Tentei explicar-lhe, que não existia ninguém lá no plano espiritual com uma prancheta nas mãos designando missões para as almas que se preparavam para saltar de pára-quedas no plano físico. E que se por acaso existissem essas “Almas gerentes” não teriam mais autoridade sobre nós que qualquer outra alma gerente aqui da terra. Essa era uma ideia muito materialista, era na verdade uma transposição de modelos sociais para o plano espiritual. Mas não nego que uma pessoa possa se achar em missão em relação a outrem ou a alguma causa.
Missão autodestinada
A ideia de que o sofrimento é bom para o nosso crescimento espiritual, que no fim das contas é libertador, é um grave, terrível engano. Isso nada mais é do que um legado das grandes religiões que assumiram como inarredável o sofrimento humano, não percebendo que ele é fruto principalmente de um estágio de desenvolvimento, e da ignorância própria desse estado.
Tentei explicar a ela que o seu sofrimento só seria uma missão se lhe propiciasse um ganho, ou a ele. E qual seria esse ganho?
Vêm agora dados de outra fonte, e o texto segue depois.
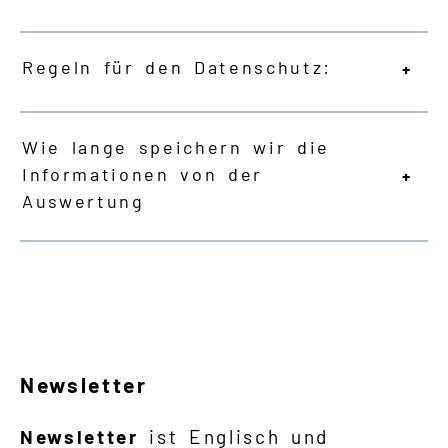
Regeln für den Datenschutz:
Wie lange speichern wir die
Informationen von der
Auswertung
Newsletter
Newsletter
ist Englisch und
A maturidade, a sabedoria, e acima de tudo a liberdade. Mas o seu sofrimento suportado com relutância, gerando mais mágoas, mais ressentimento, e por que não dizer mais ódio, só iria prendê-los mais ainda um ao outro.
Essa “missão” ao invés de libertá-la (o) vai ao contrário enredá-los ainda mais na cadeia do Sansara, da teia de aranha kármica, e certamente vai trazê-los de volta, algemados um ao outro, para que encenem novamente essa tragicomédia, over and over again, até que um deles se toque, desperte e diga: Ah então é assim!? Não brinco mais!”.
Concordo que o sofrimento possa ser libertador, mas só se vier acompanhado de Consciência. É preciso entender profundamente a razão e a finalidade daquele sofrimento e aceitá-lo como se aceita tomar um purgante. Como a minha amiga vai transmutar essa situação se ela se vê acorrentada por uma missão da qual está alienada? Como ela vai libertar a si e ao marido dessa relação corrosiva se ela é instada a aceitar uma “missão” que alguém em algum ponto misterioso do universo decretou? Como ela vai poder amar o seu marido, se a sensação de estar condenada a ele, é constante?
A relação problemática é encadeadora de karma, e de mau karma. Nesses casos o comodismo da “missão” deve ser abandonado, pois além de tudo é uma atitude anti amor- suportar alguém, mas maldizendo cada segundo que passa ao lado desse alguém, é um ato de escabroso desamor. Reconheço que não é fácil cair na real, e assumir as próprias fraquezas sem recorrer a expedientes falsamente espirituais.
Para terminar pedi a minha cliente que se imaginasse repetindo a dose do mesmo marido mais uma vez, talvez até de forma mais sofrida, pois haveria mais acumulação de sentimentos negativos. As ofensas ditas ou só pensadas, os desejos de matar I, 2, 3 etc, voltariam junto no “pacote”, e as suas (dos dois) chances de serem felizes iria pro saco.
A liberdade não cai do céu, a felicidade não é compulsória, a possibilidade do Amor deve ser conquistada, para isso é preciso coragem. As fórmulas consoladoras podem até ser úteis por um momento, mas não são resoluções de vida. Sem coragem para tomar decisões difíceis, vão sobrar os prêmios de consolação: férias no deserto de amor ou uma viagem as cavernas da negra solidão. Como a minha cliente, nós, você e eu, merecemos por direito divino mais que isso, nós merecemos o Amor, simples, risonho, livre e moleque, por que foi fruto da liberdade conquistada com coragem, respeito e amor a si mesmo.